Saturday, April 18, 2009

Stagnation..

Stagnation without relaxation. That's how my game is going. I'm down 5 buy ins (pretty much even) for 2 weeks or so. Lot of stress involved as well. I play an sng style that is aggressive and prone to swings. When I stay even I get restless and tend to make plays 4 handed or five handed. My bluffs have panned out and I feel I have almost willed myself to break even considering how the cards have fallen lately. So I am actually happy with my play to have only been down 5 buy ins with my bad luck. My nerves get somewhat worn though. I work part-time at a job I hate, and I play poker part-time to supplement my income. The poker is mentally draining and not too enjoybale anymore, but I make more money playing poker than at my dead end job that I hate. The two work togehter to make a modest, at best, income. I decided a part time job would be a good idea as safety net- the guarnateed income. As I move up in stakes I will make more playing poker, provided I can beat those stakes, and make a decent income. That's what I'm aiming for and have been aiming for since I started with $2. What a fuckin grind though.
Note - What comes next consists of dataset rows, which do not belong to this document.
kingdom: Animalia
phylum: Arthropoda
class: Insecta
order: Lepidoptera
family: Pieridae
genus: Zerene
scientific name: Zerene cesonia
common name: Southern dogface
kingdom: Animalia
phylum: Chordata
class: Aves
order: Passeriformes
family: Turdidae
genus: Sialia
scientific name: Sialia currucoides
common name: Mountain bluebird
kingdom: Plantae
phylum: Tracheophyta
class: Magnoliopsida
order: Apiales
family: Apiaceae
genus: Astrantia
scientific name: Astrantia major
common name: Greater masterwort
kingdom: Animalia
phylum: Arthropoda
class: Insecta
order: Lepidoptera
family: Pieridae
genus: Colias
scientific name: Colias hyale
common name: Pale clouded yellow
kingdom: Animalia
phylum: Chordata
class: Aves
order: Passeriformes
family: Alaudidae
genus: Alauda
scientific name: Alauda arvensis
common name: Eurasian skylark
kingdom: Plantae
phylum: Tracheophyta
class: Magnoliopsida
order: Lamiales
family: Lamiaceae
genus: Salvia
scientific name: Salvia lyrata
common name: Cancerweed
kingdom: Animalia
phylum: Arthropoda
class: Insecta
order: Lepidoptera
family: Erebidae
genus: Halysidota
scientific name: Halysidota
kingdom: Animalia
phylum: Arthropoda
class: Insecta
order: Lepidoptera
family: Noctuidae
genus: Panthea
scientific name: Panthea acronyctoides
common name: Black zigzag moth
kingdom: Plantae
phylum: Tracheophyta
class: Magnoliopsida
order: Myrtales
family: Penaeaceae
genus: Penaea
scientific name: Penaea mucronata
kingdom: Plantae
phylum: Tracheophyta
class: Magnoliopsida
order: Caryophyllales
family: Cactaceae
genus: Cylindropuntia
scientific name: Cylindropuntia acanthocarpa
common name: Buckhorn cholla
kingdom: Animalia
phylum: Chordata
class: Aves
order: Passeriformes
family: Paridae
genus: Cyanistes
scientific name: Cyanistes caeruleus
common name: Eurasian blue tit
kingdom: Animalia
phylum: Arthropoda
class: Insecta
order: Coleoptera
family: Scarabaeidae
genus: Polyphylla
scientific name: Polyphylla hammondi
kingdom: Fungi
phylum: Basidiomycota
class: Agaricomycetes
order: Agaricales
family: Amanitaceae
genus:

here's the song of the month btw.\

http://www.youtube.com/watch?v=5uBEG_LArTQ

This is a great group- tatu.
Have always been a huge fan and the builup for this song is greta.
The lyrics are gold as well.

I strongly suggest you copy and paste the link. I don't do a standard link cuz I don't wnat my blog to be linked up to youtube. Between you and me I would actually not like a huge following for my blog or to be too visible. I move in the shadows, quiet as a flame.

Not doing great, I am experiencing depression but it is not depbilitating. sometimes I really have to push myself to get through the day. If I give in to the depression that will mean I simply go to sleep and miss work and not play poker and miss any other obligations I have for the day. I have not done this and I have grinded my way through another week. I have gotten to the point where I can manage my depression and not let it disrupt my life, as it did before, because I have grown more accustomed to the feeling and have been able to cope with it better with time.

when I was younger the depression would scare me. I would worry the depression would never go away and the feeling would be new to me. It would be shocking, horrible, and deflating. A sense of panic would rise in me and I would ask myself 'will this ever go away'? So with experience I know that it does go away, and the only way to beat depression is to fight it. There is however a great sense of failure when I look at my life. But I have to remember, as my therapist told me, I was dealt a bad hand with my schizoaffective disorder, and have actually done better than most with my diagnosis and have handled it very well.

There are times i take pleasure in my own psychic pain. It sounds strange, but soetimes I am glad my life is not a walk in the park. Akmost as if my feelings of despair and hopelessness are only natural repsonses to life. There are times when I almost take on my misery and challenge myself. Can I do this or do that when I feel like this. Trudging through life and doing everything that is expected of me even when I feel horrible, it has become somewhat of a challenge. A challenge I have come to enjoy. Sounds a little starnge, maybe doesn't make much sense, but that's where I am right now.